Abstract Objectives Browning of white adipose tissue and brown adipogenesis induced by PPARg agonists have shown beneficial effects on obesity and associated metabolic disorders. Naringenin, a citrus flavanone, is a promising nutrient for obesity prevention partially through PPARg activation. We previously reported that naringenin significantly enhanced the isoproterenol (ISO)-stimulated thermogenesis by upregulating Ucp1 and Pgc1α in 3T3-L1 cell lines (murine white adipocytes). However, the effects of naringenin on browning and brown adipogenesis and its mechanisms have not been fully explored. We aim to investigate the effects of naringenin on browning and brown adipogenesis and its potential mechanisms in vitro. Methods Murine primary stromal white preadipocytes and murine brown preadipocytes were treated with 10 microM naringenin.

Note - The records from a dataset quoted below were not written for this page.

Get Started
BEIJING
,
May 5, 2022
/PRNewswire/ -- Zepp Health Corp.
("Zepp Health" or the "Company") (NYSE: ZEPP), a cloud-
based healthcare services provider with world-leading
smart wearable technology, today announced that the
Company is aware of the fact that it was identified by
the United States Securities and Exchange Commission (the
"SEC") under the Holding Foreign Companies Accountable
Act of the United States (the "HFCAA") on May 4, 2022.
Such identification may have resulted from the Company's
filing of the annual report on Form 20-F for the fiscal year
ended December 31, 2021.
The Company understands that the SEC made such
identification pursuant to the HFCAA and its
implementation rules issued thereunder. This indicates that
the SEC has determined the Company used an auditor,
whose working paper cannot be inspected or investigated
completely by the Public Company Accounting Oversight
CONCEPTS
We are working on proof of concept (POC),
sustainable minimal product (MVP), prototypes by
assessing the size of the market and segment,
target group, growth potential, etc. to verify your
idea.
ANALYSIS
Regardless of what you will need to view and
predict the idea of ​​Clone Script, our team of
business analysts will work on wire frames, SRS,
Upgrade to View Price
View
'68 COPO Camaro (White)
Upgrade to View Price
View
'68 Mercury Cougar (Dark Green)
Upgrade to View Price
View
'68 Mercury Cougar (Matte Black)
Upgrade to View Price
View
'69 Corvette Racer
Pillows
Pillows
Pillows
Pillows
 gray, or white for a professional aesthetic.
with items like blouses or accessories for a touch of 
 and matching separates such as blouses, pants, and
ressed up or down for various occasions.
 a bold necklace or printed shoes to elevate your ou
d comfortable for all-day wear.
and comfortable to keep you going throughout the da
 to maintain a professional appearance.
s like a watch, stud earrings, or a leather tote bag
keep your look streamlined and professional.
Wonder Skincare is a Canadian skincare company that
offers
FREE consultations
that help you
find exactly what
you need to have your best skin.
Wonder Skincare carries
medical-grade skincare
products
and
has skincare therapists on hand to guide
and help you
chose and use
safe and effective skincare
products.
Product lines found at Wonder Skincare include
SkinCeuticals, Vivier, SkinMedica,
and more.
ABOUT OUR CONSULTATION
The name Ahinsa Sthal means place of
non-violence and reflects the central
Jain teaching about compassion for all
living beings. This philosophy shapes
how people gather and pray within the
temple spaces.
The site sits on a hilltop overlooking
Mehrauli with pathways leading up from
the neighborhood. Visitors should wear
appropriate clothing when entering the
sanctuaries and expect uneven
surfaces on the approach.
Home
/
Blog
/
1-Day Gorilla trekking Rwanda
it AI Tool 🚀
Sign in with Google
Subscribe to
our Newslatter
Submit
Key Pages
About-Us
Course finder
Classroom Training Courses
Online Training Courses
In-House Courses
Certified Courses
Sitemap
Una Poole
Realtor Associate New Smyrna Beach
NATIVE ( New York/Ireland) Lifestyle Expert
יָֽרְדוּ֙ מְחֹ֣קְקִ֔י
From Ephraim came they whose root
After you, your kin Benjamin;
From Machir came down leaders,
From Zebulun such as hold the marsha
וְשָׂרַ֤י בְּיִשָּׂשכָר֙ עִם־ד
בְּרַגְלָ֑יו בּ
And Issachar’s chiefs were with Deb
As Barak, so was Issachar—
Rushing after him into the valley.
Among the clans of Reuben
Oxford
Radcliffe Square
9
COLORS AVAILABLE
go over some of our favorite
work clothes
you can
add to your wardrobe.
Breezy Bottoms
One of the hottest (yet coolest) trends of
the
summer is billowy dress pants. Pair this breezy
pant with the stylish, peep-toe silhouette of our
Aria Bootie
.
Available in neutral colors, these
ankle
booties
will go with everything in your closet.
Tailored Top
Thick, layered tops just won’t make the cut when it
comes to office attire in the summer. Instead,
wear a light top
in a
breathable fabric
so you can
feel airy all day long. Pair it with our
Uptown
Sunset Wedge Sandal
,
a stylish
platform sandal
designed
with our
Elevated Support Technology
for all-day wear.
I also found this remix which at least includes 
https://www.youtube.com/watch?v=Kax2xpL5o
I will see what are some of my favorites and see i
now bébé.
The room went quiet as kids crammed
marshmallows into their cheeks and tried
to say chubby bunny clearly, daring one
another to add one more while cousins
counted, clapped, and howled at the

PPARg knockdown (PPARg-KD) and scrambled nontargeting control (SCR) in 3T3-L1 cell lines and murine brown preadipocytes were generated and treated with naringenin (10 microM). Oil red o staining was performed to quantify lipid accumulation corresponding to the level of differentiation and the brown adipogenesis. mRNA and protein expression of candidate genes involved in thermogenesis and differentiation were analyzed by qRT-PCR and western blot, respectively. Results In murine primary stromal white adipocytes, naringenin significantly increased Ucp1 mRNA expression at the basal state and significantly enhanced the ISO-stimulated upregulation of Ucp1 and Pgc1α mRNA expression. PPARg-KD significantly blocked the naringenin-induced upregulation of Ucp1 and Pgc1α mRNA. In addition, naringenin significantly promoted the differentiation of brown preadipocytes as determined by oil red o lipid staining. Consistently, protein expression of general differentiation markers including FABP4, HSL, PLIN, and ATGL and thermogenic markers UCP1 and PGC1 α were significantly increased by naringenin, which was significantly attenuated by PPARg knockdown. Conclusions Combined with our previous study showing that naringenin transactivated PPARg using reporter assays, we demonstrated that naringenin induced browning of primary stromal white adipocytes and promoted brown adipogenesis through PPARg activation. Funding Sources The work was supported by funding from NIH.